BEGIN INPUT DATA

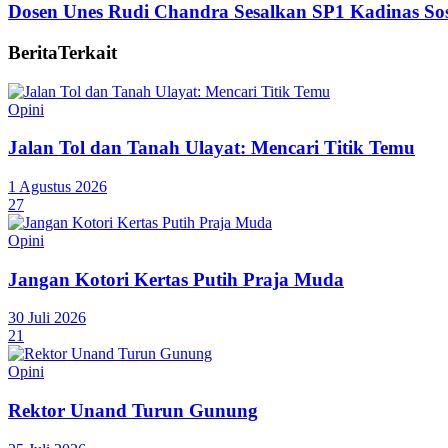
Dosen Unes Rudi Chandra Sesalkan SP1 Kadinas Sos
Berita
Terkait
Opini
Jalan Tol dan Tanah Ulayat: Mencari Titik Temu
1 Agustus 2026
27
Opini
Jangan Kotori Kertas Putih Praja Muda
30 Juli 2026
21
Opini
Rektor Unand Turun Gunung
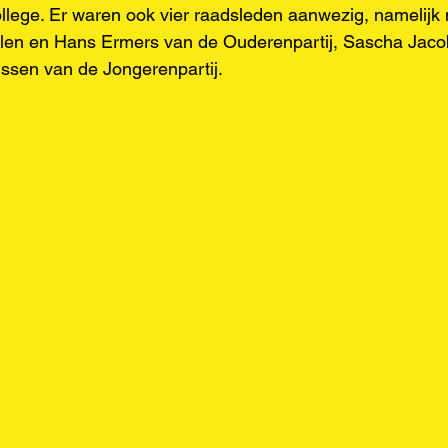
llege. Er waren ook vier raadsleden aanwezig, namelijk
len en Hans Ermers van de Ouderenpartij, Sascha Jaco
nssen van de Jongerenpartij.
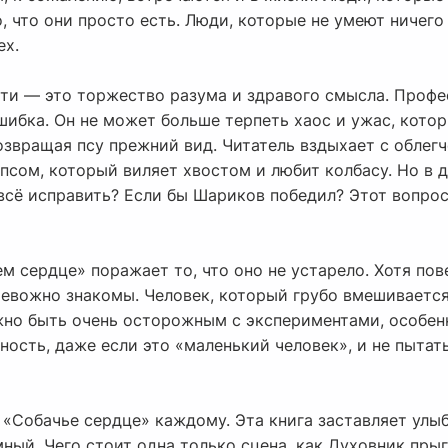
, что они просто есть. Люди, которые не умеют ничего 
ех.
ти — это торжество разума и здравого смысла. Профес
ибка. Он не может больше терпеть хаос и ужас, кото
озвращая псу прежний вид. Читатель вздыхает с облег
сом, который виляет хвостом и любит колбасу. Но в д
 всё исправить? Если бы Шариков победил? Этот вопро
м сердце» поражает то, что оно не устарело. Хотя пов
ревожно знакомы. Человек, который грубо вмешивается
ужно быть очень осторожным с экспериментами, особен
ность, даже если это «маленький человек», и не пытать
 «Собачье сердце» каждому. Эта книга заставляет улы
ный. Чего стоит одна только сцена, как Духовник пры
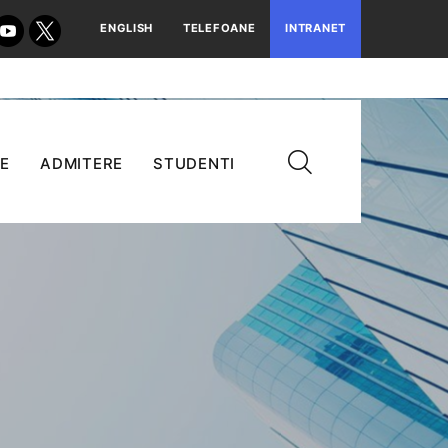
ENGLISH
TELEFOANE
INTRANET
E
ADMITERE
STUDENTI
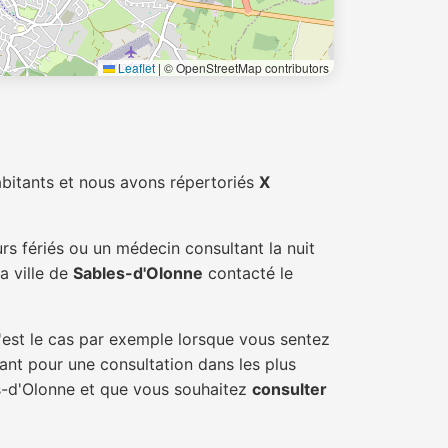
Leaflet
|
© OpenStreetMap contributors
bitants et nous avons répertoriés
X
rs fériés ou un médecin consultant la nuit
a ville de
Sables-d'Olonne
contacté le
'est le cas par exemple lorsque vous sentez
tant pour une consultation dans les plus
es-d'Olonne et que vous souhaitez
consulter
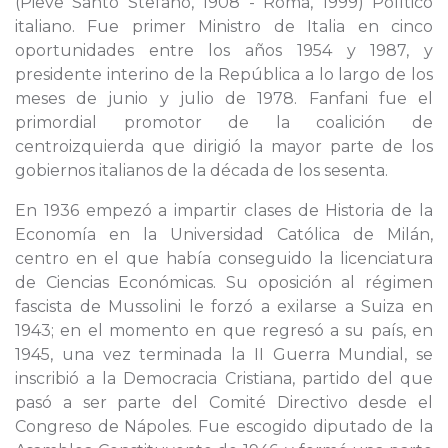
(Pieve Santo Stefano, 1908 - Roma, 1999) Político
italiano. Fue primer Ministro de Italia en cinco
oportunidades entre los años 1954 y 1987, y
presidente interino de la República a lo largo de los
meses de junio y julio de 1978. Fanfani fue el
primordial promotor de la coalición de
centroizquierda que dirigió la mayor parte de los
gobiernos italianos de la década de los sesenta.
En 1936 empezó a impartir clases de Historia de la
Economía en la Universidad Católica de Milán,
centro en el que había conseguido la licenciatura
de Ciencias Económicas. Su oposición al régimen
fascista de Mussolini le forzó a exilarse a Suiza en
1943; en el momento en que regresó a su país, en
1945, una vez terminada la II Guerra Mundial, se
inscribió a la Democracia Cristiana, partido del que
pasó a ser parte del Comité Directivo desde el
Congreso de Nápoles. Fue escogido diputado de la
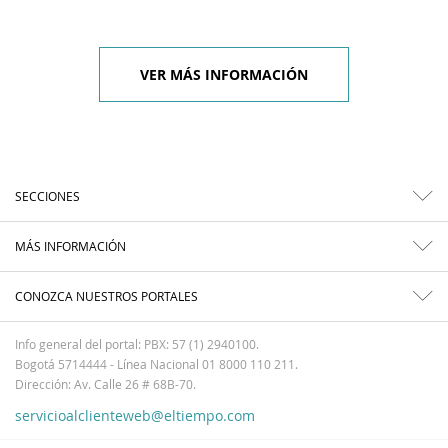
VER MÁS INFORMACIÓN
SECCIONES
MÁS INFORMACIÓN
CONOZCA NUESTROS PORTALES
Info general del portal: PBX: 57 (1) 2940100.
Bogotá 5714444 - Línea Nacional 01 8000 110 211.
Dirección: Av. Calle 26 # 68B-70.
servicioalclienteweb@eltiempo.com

END INPUT DATA
BEGIN INPUT DATA

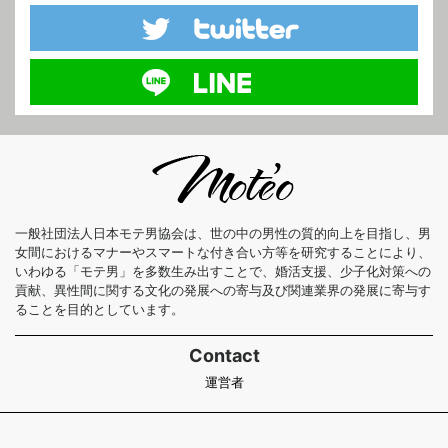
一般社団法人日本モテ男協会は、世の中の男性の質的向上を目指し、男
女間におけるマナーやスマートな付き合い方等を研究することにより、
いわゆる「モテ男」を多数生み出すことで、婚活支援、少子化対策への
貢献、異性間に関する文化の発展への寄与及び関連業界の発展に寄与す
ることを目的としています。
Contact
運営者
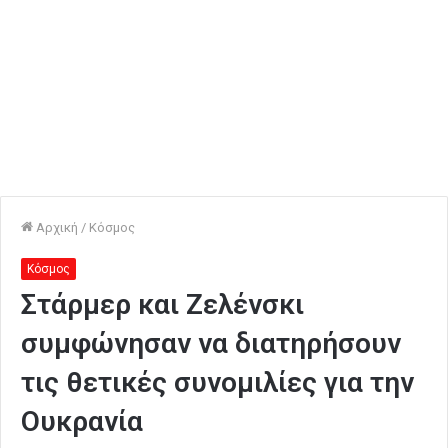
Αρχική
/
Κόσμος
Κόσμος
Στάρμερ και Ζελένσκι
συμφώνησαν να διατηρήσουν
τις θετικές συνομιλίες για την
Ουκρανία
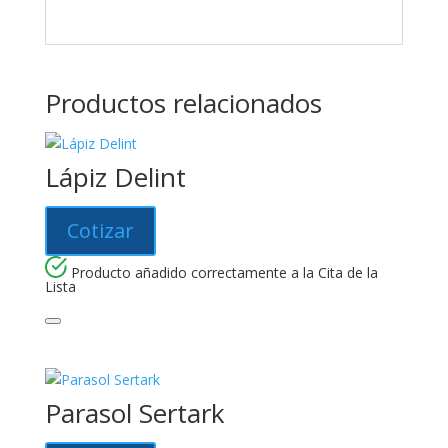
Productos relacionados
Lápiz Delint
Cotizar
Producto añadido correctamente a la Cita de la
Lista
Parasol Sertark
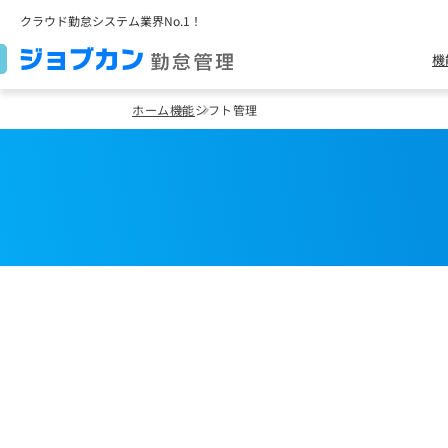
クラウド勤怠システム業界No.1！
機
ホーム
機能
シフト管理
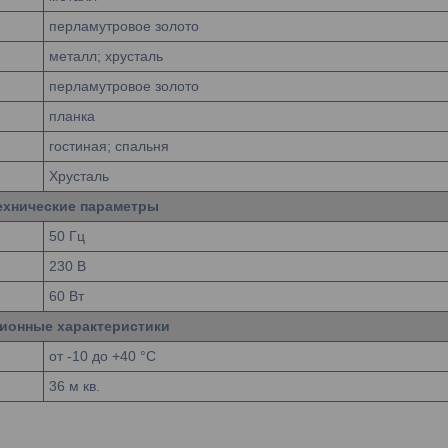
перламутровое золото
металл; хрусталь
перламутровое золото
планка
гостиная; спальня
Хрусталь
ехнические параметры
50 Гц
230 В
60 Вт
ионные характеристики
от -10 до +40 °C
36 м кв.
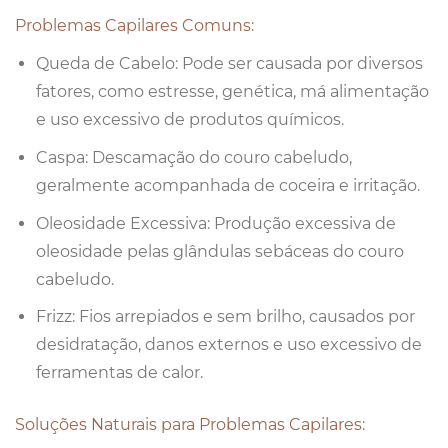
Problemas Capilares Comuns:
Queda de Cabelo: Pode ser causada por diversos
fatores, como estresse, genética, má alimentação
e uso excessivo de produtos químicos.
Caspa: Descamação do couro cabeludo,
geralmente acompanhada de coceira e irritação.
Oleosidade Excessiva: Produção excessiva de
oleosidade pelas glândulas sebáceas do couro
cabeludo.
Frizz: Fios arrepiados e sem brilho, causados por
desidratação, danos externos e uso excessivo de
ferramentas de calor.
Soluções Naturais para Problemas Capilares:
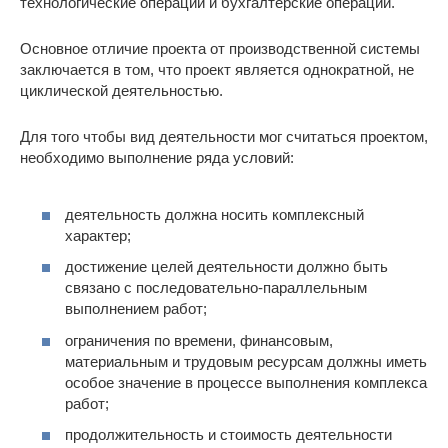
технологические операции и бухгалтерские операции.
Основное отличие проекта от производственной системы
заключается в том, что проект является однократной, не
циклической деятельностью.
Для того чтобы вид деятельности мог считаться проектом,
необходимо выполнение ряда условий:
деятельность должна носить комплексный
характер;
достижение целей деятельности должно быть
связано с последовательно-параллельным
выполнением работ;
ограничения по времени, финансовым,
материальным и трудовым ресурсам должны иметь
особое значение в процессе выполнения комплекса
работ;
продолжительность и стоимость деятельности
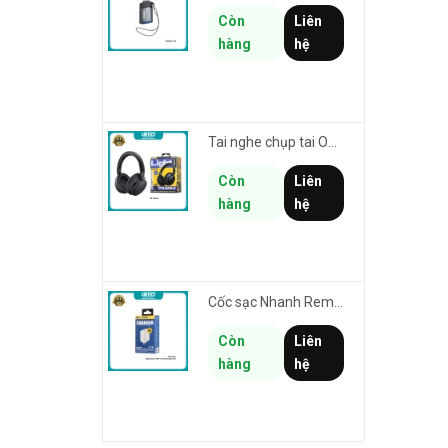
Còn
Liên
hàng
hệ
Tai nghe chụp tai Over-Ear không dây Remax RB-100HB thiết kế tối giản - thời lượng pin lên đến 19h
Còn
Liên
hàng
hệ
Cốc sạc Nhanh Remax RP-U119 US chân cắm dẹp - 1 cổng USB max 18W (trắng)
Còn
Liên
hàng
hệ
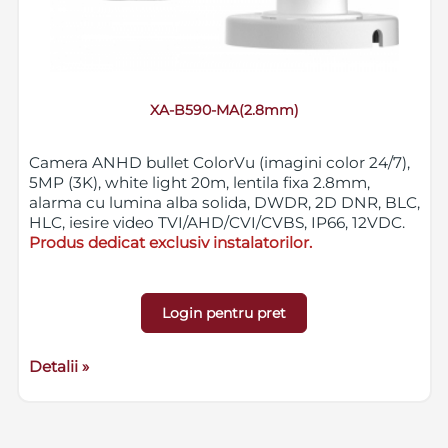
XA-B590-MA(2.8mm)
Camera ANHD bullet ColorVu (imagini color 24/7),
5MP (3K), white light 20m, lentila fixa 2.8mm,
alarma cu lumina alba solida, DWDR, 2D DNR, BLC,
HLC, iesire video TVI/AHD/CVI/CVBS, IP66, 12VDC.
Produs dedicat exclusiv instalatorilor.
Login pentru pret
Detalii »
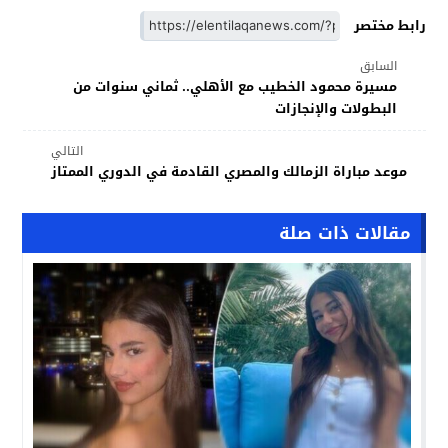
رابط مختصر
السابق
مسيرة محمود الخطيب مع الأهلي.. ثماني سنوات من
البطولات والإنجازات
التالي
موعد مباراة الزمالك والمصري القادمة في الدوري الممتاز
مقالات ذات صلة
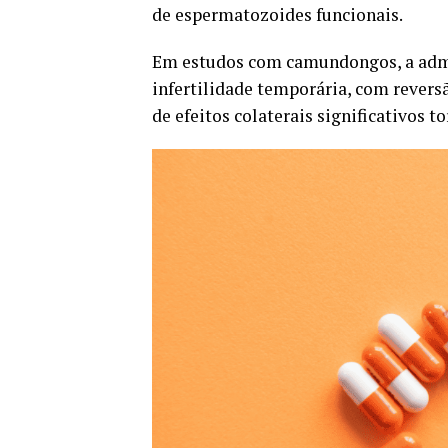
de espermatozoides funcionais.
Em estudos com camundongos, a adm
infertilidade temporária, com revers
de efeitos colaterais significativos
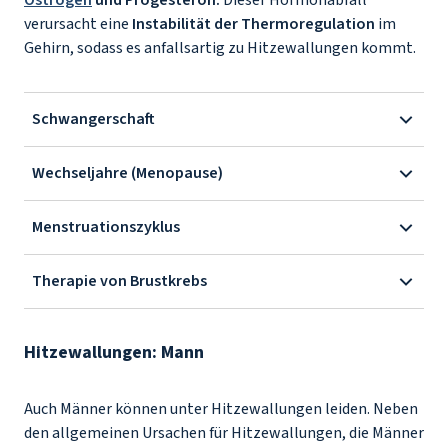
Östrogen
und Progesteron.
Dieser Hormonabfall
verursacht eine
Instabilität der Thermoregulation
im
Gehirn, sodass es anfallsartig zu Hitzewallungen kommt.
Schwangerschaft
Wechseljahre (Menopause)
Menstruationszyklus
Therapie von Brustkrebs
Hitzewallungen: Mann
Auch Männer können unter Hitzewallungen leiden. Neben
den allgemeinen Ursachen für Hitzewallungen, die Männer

END INPUT DATA

EXERCISE REQUIREMENTS
Would you filter the records and copy each line that contains the word "Männer"?

OUTPUT OF THE TASK
Auch Männer können unter Hitzewallungen leiden. Neben
den allgemeinen Ursachen für Hitzewallungen, die Männer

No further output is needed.